Aquele sorriso rasgado, sempre de
lés a lés, onde cabiam todas as histórias de amor e de vida e de trabalho de
sol a sol. Aquele sorriso que era tão grande por abarcar toda a verdade deste
mundo e do outro, dissolvendo com o seu raiar qualquer menos bem-intencionada insinuação
alheia. Sorriso simples de homem simples, genuíno e transparente que só ele,
capaz de envergonhar (na minha cabeça) a pequenez de todas as pessoas
arrogantes e pretensiosas deste mundo.
É assim que o vou recordar, de
sorriso escancarado, tanto faz que fosse sentado à porta de casa, com a
adivinha do costume (“de quem é que o avô gosta muito?”, resposta: “da Carla e
do Ricardo!”), ou à mesa, depois de uma bela refeição (mas lamentando sempre o fastio
que era sinal de doença), com os “remédios” tomados a rigor de acordo com a
prescrição médica (aquele antes do almoço, estes ao almoço, e outros tantos
depois do almoço), ou em cima do tractor (que eu já conhecia à distância pelo
barulho, essa banda sonora das minhas histórias de infância), ou ainda, na
vinha, de adubo às costas, com a alegria confiante de que, aquele ano, é que ia
ser uma boa colheita, ou mesmo quando, em qualquer lado, criticava os netos
pelas “modernices” que o conservadorismo nato não lhe permitia acompanhar (“calças
rotas?!, o avô não gosta nada de calças rotas!”, “vais sair assim toda nua,
filha, de barriga à mostra?, o avô não gosta nada de mulheres nuas!”, “ah Ricardo
essas calças pelas pernas abaixo, onde é que já se viu um engenheiro andar com
umas calças dessas?!”).
Não deixa de ser irónico que,
mal-grado tanta estima e tanto cuidado com a saúde, não te tivesses aguentado mais
uns anos.
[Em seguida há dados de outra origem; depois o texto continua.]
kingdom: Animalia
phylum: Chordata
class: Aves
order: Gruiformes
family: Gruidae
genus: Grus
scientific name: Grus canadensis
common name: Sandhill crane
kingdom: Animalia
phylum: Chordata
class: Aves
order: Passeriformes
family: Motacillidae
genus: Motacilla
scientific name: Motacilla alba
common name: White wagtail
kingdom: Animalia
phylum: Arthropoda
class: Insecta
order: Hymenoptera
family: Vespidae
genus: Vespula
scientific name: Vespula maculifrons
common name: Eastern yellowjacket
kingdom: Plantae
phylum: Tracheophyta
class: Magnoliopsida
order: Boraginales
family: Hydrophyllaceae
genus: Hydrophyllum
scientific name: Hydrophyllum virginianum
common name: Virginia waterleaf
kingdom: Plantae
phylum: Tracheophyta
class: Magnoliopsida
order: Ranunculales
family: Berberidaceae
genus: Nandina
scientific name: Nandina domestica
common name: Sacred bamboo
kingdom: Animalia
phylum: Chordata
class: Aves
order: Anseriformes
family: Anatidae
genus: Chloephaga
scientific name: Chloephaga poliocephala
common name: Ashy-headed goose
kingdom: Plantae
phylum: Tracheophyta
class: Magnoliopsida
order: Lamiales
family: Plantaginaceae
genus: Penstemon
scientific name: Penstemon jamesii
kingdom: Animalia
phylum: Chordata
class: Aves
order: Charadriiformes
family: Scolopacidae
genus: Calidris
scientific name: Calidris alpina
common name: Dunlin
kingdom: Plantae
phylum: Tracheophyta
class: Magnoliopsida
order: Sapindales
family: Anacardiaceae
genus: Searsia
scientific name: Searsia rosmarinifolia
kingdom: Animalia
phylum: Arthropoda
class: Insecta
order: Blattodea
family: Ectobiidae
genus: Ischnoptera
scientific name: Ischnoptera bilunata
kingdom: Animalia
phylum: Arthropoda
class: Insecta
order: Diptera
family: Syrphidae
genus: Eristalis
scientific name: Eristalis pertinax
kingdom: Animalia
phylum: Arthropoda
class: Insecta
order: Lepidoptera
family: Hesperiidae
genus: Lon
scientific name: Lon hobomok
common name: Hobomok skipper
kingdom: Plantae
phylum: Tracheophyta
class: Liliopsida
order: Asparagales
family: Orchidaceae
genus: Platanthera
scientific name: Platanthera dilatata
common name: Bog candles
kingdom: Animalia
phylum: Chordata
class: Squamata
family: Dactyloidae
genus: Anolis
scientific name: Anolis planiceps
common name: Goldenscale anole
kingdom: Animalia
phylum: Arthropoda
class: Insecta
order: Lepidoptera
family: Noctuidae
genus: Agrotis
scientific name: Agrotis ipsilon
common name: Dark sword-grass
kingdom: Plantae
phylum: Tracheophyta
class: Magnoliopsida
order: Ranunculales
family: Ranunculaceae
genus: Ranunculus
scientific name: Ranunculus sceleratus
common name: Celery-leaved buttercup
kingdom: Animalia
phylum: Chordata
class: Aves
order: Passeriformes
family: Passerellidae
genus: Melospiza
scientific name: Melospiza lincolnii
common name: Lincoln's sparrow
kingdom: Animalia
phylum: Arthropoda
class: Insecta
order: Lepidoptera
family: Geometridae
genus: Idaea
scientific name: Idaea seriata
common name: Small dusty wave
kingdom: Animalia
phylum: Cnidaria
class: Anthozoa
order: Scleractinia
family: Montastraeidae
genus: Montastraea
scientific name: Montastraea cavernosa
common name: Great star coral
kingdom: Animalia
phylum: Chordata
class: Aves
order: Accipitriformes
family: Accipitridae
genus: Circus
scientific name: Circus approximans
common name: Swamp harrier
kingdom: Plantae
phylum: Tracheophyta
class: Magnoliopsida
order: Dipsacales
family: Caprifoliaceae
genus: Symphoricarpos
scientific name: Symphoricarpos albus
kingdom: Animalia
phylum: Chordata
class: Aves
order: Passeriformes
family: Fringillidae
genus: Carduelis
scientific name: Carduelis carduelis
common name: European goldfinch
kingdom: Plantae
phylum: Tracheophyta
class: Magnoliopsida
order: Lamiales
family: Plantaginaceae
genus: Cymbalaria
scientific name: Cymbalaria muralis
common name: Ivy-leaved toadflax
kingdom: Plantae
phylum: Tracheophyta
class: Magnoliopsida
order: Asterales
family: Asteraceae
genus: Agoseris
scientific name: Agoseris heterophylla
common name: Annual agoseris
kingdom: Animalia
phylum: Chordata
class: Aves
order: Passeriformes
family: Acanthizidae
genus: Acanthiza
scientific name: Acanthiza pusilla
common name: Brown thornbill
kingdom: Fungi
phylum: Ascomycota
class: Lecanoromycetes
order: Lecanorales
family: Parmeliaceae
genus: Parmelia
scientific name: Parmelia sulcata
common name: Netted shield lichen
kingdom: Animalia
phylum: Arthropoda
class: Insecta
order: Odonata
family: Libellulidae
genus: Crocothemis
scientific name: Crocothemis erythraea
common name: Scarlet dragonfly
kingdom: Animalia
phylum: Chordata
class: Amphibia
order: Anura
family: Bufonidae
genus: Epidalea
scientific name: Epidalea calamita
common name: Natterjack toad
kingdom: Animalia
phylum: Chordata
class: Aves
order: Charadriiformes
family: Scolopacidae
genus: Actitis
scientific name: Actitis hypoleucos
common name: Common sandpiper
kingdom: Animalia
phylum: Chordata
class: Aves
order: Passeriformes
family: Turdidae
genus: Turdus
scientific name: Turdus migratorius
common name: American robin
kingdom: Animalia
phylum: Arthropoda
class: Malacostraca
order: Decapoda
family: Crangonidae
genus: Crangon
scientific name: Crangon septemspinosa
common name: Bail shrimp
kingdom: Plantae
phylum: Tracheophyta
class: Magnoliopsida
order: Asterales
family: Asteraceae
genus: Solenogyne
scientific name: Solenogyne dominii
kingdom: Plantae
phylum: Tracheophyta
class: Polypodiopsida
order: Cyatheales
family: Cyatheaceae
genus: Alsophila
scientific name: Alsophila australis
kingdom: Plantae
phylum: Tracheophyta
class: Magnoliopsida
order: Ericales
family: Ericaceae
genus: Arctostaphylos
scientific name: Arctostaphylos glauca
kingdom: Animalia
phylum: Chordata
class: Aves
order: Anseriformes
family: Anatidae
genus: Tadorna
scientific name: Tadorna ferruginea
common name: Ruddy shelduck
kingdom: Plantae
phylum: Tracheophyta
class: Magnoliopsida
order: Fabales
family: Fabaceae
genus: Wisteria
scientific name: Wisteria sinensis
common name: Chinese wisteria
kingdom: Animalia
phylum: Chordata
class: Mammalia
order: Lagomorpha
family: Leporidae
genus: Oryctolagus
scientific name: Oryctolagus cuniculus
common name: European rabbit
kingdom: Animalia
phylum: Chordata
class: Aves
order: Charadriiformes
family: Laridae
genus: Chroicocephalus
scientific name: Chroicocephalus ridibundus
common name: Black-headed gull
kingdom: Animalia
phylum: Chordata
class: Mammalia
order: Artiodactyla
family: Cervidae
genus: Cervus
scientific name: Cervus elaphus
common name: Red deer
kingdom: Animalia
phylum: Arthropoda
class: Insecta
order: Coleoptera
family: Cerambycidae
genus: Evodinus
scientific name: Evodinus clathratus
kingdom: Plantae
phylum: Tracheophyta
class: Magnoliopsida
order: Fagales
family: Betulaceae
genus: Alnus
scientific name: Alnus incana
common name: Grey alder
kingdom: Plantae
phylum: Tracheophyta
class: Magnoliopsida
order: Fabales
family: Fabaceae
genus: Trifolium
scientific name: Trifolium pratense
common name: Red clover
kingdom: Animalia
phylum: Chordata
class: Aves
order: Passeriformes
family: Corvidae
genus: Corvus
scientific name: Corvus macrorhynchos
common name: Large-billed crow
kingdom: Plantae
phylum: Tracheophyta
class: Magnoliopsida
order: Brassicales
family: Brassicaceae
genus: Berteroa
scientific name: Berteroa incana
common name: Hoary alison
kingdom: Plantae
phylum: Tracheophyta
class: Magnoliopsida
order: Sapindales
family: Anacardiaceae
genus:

Sempre pensei que chegasses aos cem, ou até mais… Na verdade, tinha
cá para mim que irias durar para sempre, e que ainda “ficavas para semente”, como
costumávamos dizer. É difícil imaginar um mundo em que já cá não estás, quando
a tua presença era tão forte e o teu carisma incendiava todas as pessoas à
tua volta, que não te deixavam sossegar, nem quando querias dormir a sesta (mesmo
com o boné por cima dos olhos, a indicar que não estavas para conversas): sempre
a meterem-se contigo, a espicaçar, e a levarem em troca a graça da tua resposta
e o teu sorriso incomparável.
Hoje o dia acordou diferente, mas
o teu legado ficou, como uma lenda… que não se vai esgotar nas histórias da
personagem que eras e no teu sorriso aberto de par em par.
Vega, aka C.V.O.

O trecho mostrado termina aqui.